Background#
animal-soup uses a series of convolutional neural networks (CNNs) in order to perform automated animal behavior classification of the Hantman Lab reach-to-grab task.
Note
The animal-soup architecture was adopted from DeepEthogram.
You can find their eLife paper here and their GitHub repo here.
There are three main model components: a flow generator, feature extractor, and sequence model.
Flow Generator#
The flow generator is a CNN that calculates optic flow. It takes a given window size (default 11) and creates “clips” to generate optic flow features. Optic flow features summarize the motion across frames and can be used in determining the behavior at a given time point of a trial.
There are three different flow generator models that can be used: TinyMotionNet3D, MotionNet, and TinyMotionNet. Their corresponding modes are listed below:
mode |
model |
|---|---|
fast |
TinyMotionNet |
medium |
MotionNet |
slow |
TinyMotionNet3D |
The primary difference between the models is the number of layers. As a result, there is higher accuracy but at the consequence of speed.
Feature Extractor#
The feature extractor is a two-stream fused model that extracts the relevant features in each frame.

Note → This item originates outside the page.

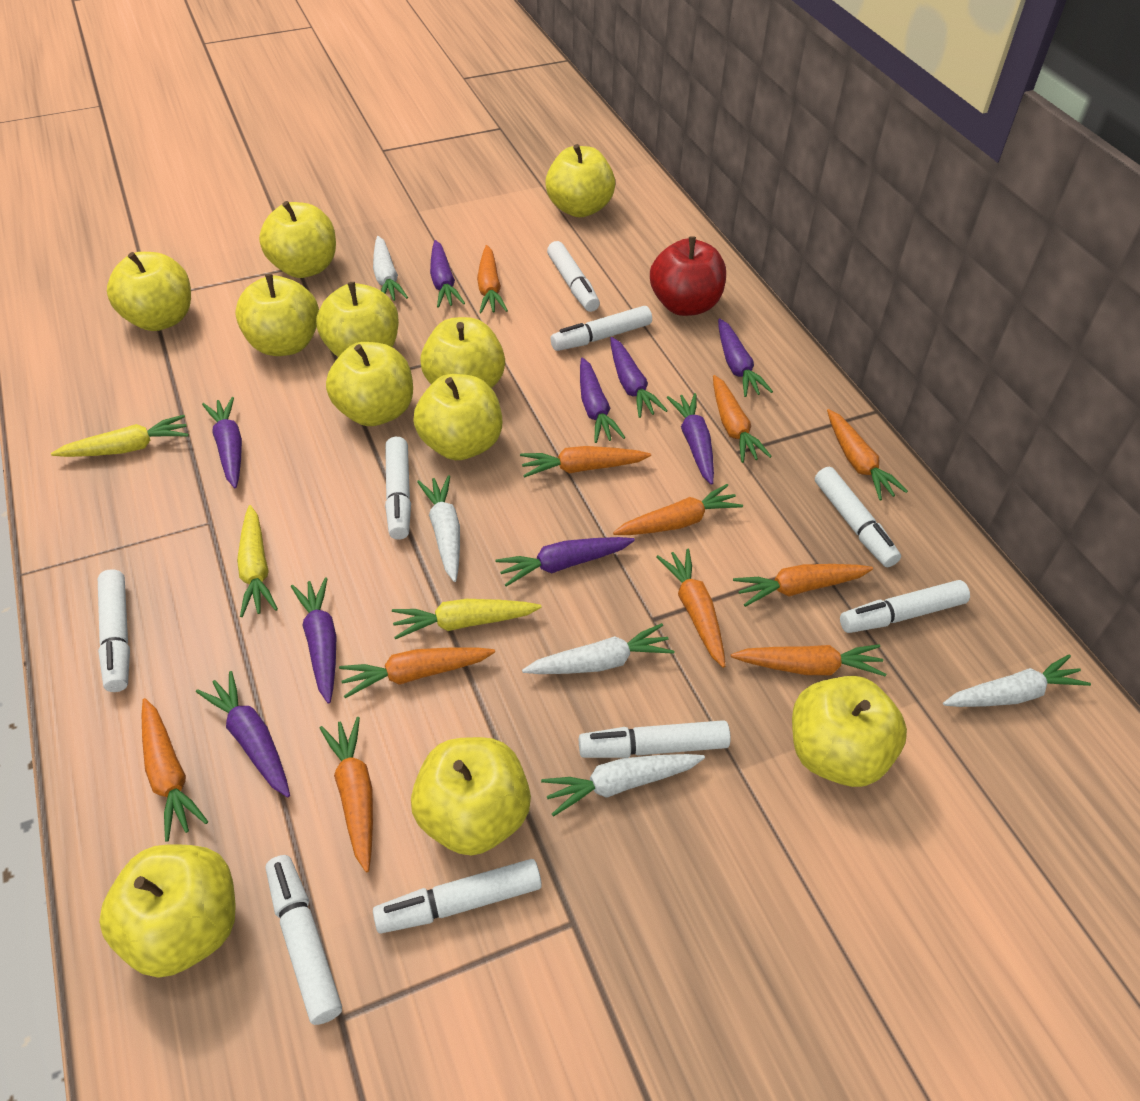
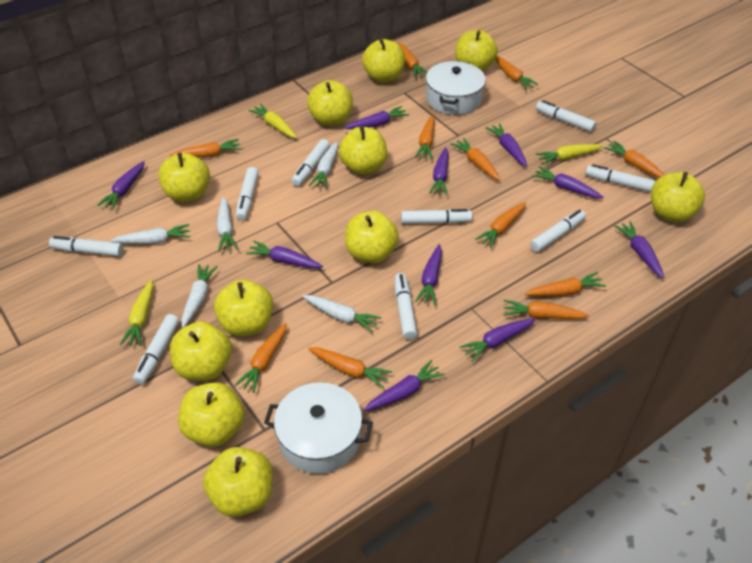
purple carrot: [196,671,290,797] [202,397,242,488] [291,578,337,704] [430,240,465,308] [495,537,635,586] [580,358,626,443] [610,337,668,418] [666,393,714,485] [718,319,773,397] = 9 -> [97,161,145,210] [246,241,323,269] [345,106,409,129] [364,360,445,412] [415,244,442,305] [429,147,449,196] [460,318,536,362] [485,123,528,167] [532,166,604,198] [614,221,664,278] = 10
red apple: [650,236,726,316] = 1 -> none = 0
white pot: none = 0 -> [264,383,373,474] [426,60,486,115] = 2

The model consists of a flow and spatial classifier. The flow classifier takes in optic flow features from a flow generator and the spatial classifier takes in individual raw frames. The results of these two classifiers is a lower dimensional representation of the features in a given trial.
The type of flow and spatial classifiers constructed are based on the ResNet models listed below:
mode |
feature model |
|---|---|
slow |
ResNet3D-34 |
medium |
ResNet50 |
fast |
ResNet18 |
Again, the primary difference between the models is the number of layers which introduces the same accuracy versus speed dilemma as above.
Sequence Model#
The sequence model is a TGMJ model. This is a type of Temporal Gaussian Mixture model that is used for activity detection across a series of sequences from a trial. This model allows for long-term learning over a temporal period.
The model takes in the spatial and flow features extracted by the feature extractor and seeks to give the probabilities of a given behavior occurring at each time point. These probabilities can be used to then create a binary matrix (number of behaviors, number of time points) called an ethogram that represents the behavioral classification of a given trial.